__GIVEN INSTRUCTION__:
Rewrite these rows with every "pose" replaced by "view" and nothing else changed. Leave the pictures out of your answer.

__RAW RECORDS__:
----------------
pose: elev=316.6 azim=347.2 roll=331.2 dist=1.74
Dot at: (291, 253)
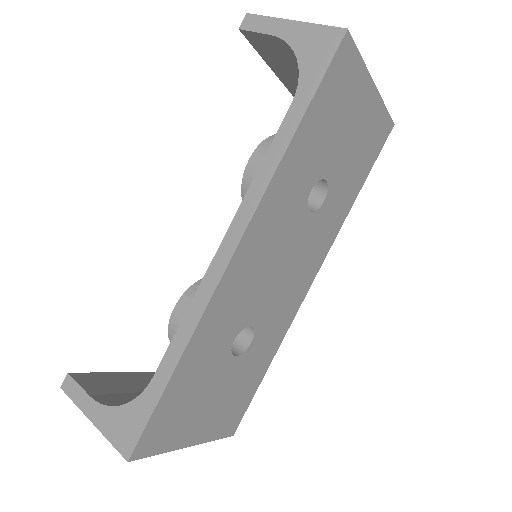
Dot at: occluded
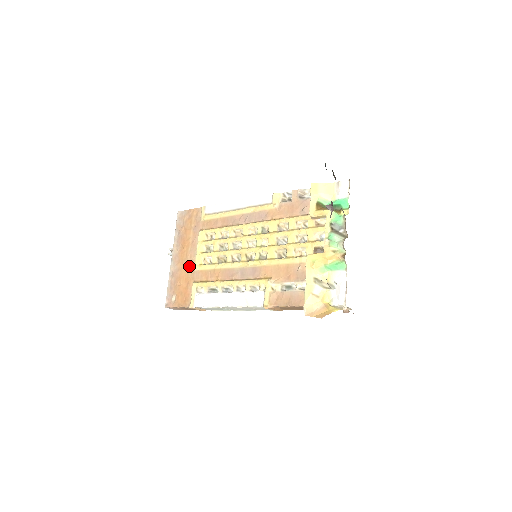
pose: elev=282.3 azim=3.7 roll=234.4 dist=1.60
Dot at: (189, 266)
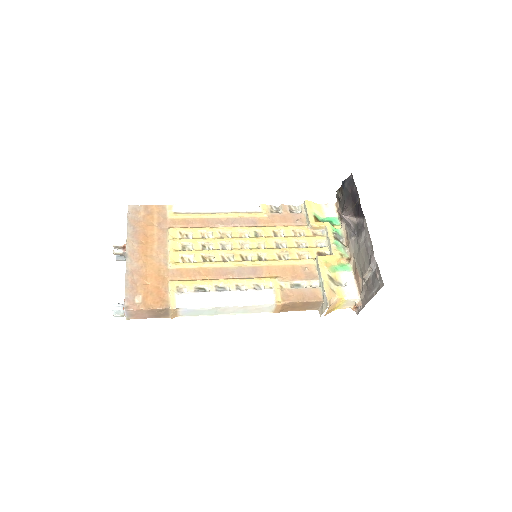
Dot at: (159, 263)
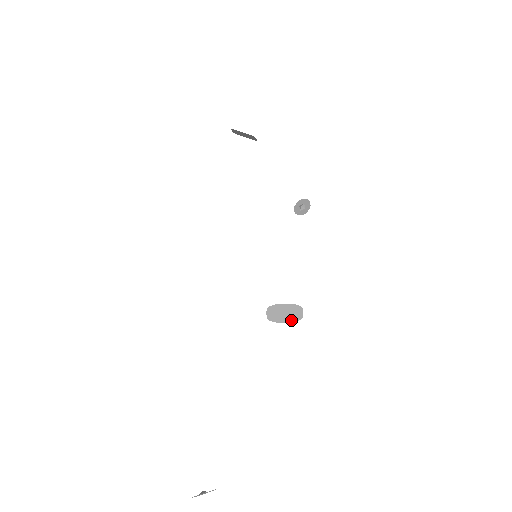
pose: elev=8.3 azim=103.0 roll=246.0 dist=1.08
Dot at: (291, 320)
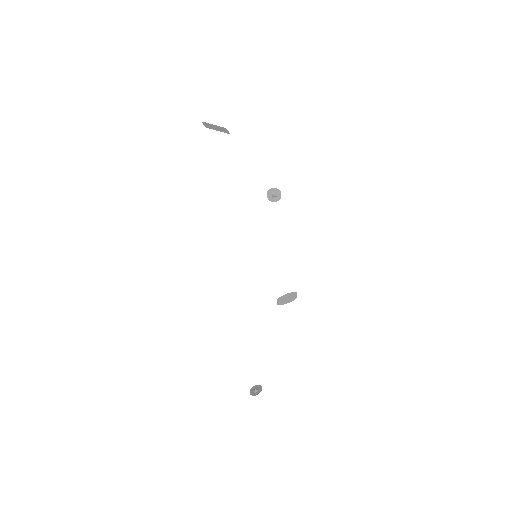
Dot at: (291, 301)
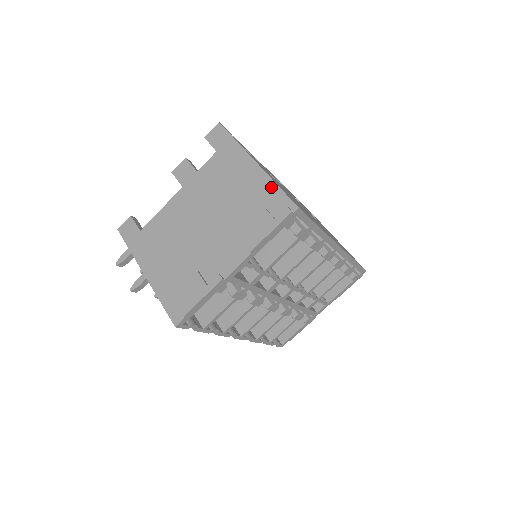
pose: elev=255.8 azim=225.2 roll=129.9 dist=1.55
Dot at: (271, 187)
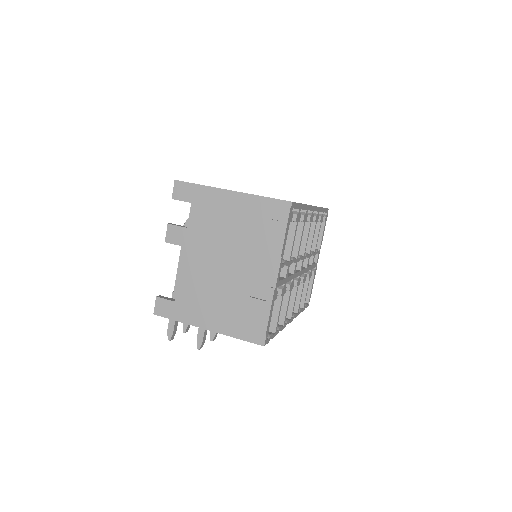
Dot at: (259, 201)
----------------
__WRITTEN ANSWER__:
view: elev=316.6 azim=347.2 roll=331.2 dist=1.74
Dot at: (291, 253)
Dot at: occluded
view: elev=282.3 azim=3.7 roll=234.4 dist=1.60
Dot at: (189, 266)
Dot at: (159, 263)
view: elev=8.3 azim=103.0 roll=246.0 dist=1.08
Dot at: (291, 320)
Dot at: (291, 301)
view: elev=255.8 azim=225.2 roll=129.9 dist=1.55
Dot at: (271, 187)
Dot at: (259, 201)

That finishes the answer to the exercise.